BEGIN Page excerpt

EOR services work well for 1 to 3 employees in a given country. Once you reach 4 or more employees in a jurisdiction, the economics and strategic rationale for establishing a local subsidiary typically become compelling. Local entities also enable you to bid on government contracts, qualify for R&D tax credits, and credibly claim local market presence to enterprise customers who care about vendor domicile.
One critical hiring consideration for AI companies specifically: technical talent with expertise in ML infrastructure, LLM fine-tuning, and AI safety is globally distributed but highly concentrated in a handful of talent clusters. The ability to hire from Cambridge, Zurich, Montreal, and Singapore — not just San Francisco — is a genuine competitive advantage for companies that build the infrastructure to support it.
Data Compliance Architecture: Design for Regulation, Not Reaction
For AI companies handling personal data — which is effectively all of them — building a compliant data architecture from the beginning is dramatically cheaper and faster than retrofitting compliance after the fact. We have watched multiple portfolio companies spend $500K+ in legal and engineering costs remediating data architectures that were never designed with compliance in mind. Do not let this happen to you.

END Page excerpt
BEGIN Extracted information

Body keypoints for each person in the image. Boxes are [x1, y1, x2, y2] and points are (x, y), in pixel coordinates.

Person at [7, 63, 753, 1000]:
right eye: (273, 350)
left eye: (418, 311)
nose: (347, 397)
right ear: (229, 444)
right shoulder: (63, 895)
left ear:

END Extracted information
BEGIN Extracted information

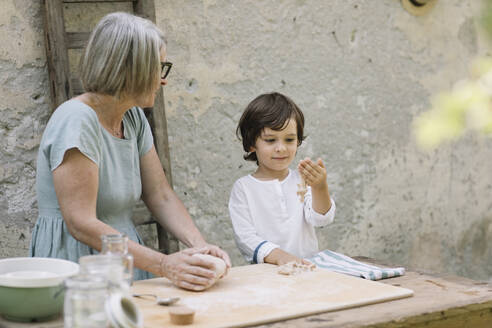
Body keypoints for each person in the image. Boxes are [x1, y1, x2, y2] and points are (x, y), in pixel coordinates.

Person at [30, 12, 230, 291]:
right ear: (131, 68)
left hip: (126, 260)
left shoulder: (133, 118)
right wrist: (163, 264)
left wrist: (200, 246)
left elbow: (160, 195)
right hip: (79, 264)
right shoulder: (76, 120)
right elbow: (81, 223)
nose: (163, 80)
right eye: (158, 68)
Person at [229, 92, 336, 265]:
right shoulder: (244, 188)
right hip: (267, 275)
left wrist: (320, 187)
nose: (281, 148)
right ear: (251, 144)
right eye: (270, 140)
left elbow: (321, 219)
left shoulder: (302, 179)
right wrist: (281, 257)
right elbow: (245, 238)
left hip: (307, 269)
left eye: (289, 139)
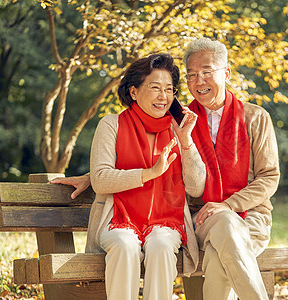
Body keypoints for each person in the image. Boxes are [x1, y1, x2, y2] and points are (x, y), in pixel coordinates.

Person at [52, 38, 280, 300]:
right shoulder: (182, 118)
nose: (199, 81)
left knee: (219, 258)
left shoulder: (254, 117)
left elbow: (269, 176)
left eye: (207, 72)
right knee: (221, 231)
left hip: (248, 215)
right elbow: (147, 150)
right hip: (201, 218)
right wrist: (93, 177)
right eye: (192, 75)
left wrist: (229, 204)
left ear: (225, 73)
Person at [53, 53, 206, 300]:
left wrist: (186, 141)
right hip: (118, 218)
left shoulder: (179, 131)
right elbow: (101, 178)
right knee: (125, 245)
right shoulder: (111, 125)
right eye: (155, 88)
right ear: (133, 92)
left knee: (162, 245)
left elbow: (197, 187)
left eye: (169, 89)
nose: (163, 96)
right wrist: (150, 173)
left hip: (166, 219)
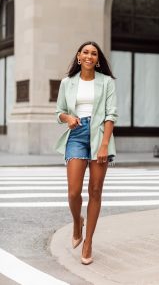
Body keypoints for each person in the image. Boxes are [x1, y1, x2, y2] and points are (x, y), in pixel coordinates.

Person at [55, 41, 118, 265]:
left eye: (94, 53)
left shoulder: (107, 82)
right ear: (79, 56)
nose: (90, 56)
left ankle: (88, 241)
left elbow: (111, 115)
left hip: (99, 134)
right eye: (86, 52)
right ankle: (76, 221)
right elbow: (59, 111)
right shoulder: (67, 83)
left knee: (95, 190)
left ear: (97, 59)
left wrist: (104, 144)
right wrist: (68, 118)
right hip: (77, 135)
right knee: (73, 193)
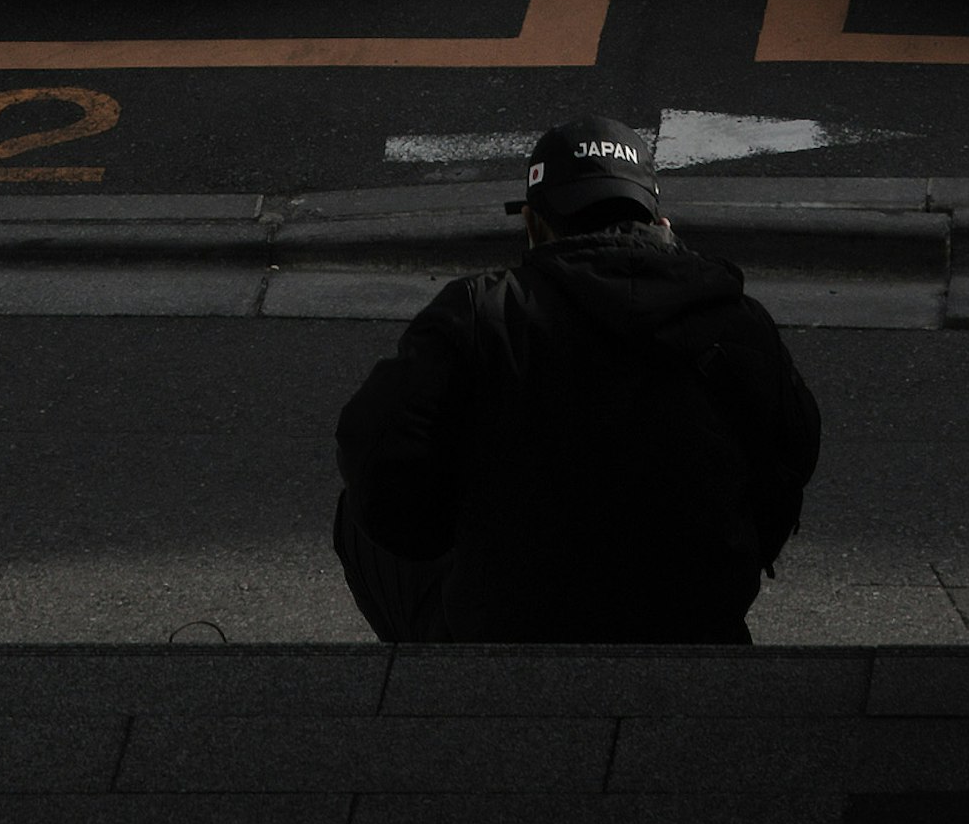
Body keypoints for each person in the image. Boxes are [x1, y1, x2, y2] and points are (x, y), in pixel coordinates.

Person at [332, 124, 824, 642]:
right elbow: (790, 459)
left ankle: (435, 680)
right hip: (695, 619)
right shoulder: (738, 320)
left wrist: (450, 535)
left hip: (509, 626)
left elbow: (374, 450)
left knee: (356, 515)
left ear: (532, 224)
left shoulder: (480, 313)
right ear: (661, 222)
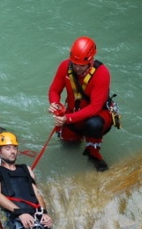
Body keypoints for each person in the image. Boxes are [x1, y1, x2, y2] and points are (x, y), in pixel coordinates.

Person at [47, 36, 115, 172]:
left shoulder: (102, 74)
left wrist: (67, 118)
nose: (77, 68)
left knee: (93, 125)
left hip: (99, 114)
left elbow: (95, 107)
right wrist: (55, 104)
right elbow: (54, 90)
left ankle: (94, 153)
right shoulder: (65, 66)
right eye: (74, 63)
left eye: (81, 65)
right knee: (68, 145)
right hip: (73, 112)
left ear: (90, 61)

END Extracted information

- **What is needed**
According to the page excerpt, at how many employees in a jurisdiction does setting up a local subsidiary typically become compelling? The records have no connection to the page excerpt.

- **Solution to the exercise**
Four or more employees.